The fish swam across the lake and spit the boy up in Gisenyi. On reaching the shore, Chance discovered that he had arms again. He met a commissioner from the RDRC, who brought him to the rehabilitation center and taught him valuable job skills, and how to read and write. Chance went home to see his family, and because he had arms and job skills, they wanted to take him back. But Chance was too proud, and rejected them. The RDRC man scolded Chance for his pride, and told him to make peace with his family. At the same time, Chance’s family lamented ever rejecting him. Chance returned to his family who embraced him with open arms, and they lived happily ever after.
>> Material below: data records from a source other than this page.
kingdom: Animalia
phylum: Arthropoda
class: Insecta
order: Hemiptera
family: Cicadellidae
So much was a fight in Rwanda. Just getting the T-shirts printed in the right color (a battle lost), at the right price (lost), in the right sizes (won), and in time for the show (won, barely) all took such an enormous amount of effort. We didn’t know for sure until 2 days before the performance whether or not the boys would even be allowed to perform at all. So I didn’t really get a chance to pick my battles, because I was necessarily immersed in so many just to tackle the simple logistical task of staging a play—any play. When the boys were asked to change parts of it, there were enough sound reasons provided (the need to combat FDLR propaganda, a desire to avoid awkward allusions to the slave trade…) that I didn’t really feel inclined to dig my heels in and fight yet another battle for the sake of “poetic voice and artistic authenticity.” Also, I was scared. I was scared that if I didn’t compromise a little, the whole project would be called off.
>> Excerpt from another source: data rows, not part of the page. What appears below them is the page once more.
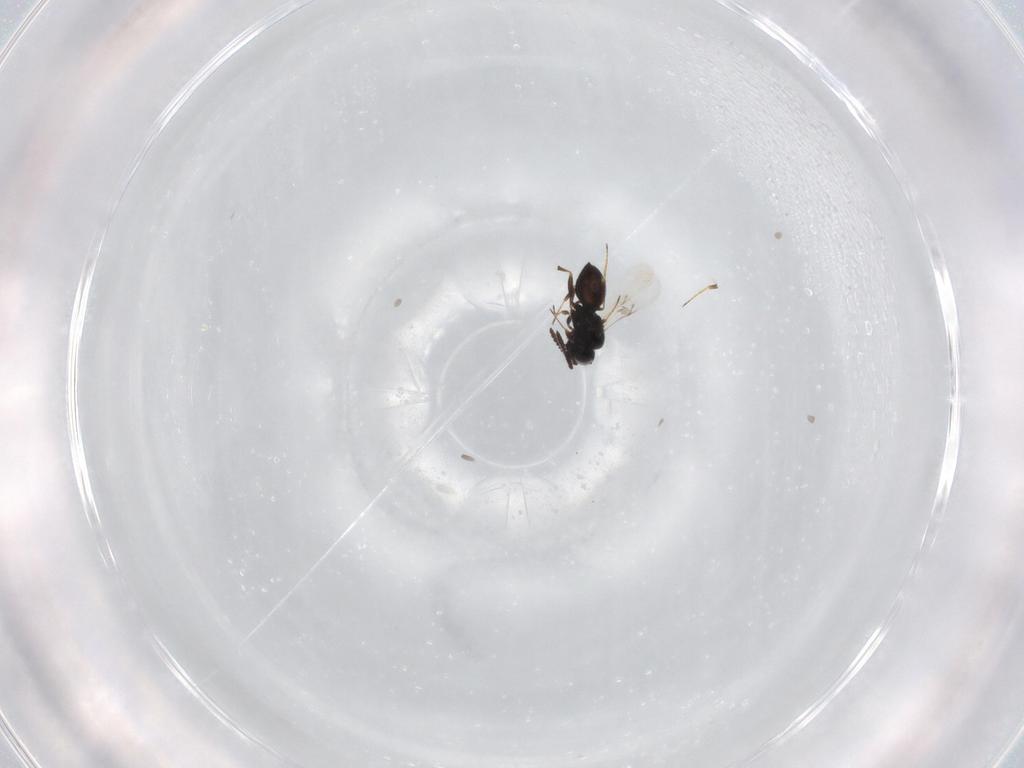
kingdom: Animalia
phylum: Arthropoda
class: Insecta
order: Hymenoptera
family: Scelionidae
But at the end of the day, any disagreement was a simple question of aesthetic difference, and contrasting ideas about how change occurs. We all wanted to arrive at the same place; it’s just that I believed the best way to get there was through exploring process, whereas others believed in the effectiveness of propounding messages. And either or both of us may have been right. So that’s not why I took two months to write this. It’s not an anger thing, or even a fear thing.

I think, if I’m really honest, what happened in Rwanda was that I lost focus. My focus going in, my focus this whole year, has been “ex-fighters and their voice.” Their voice. And towards my last weeks in Kigali and Musanze, my focus got fractured and spread between filming rights and documentary crews and logo permissions and t-shirt orders. Coming away, looking at all of the things I fought for in those last weeks, I regret not having stood up for the only one that I actually deeply cared about: the boys’ thoughts and ideas. I’ve been waiting to post this last entry for Rwanda because there’s a poem that Crispin wrote which I wanted to publish here, in lieu of all of my rambling musings. Unfortunately, I don’t have that poem yet; it’s on a friend’s computer in Rwanda, because while my collaborators were translating the boys’ words and stories from Kinyarwanda to French and English for the subtitles, I was choreographing movements and calling T-shirt companies and running the sound board. 

I never learned Crispin’s poem. That’s why I haven’t posted anything yet. Because all of the other stuff, all of my little personal dramas, don’t actually matter as much. They take up space that should be saved for something else entirely.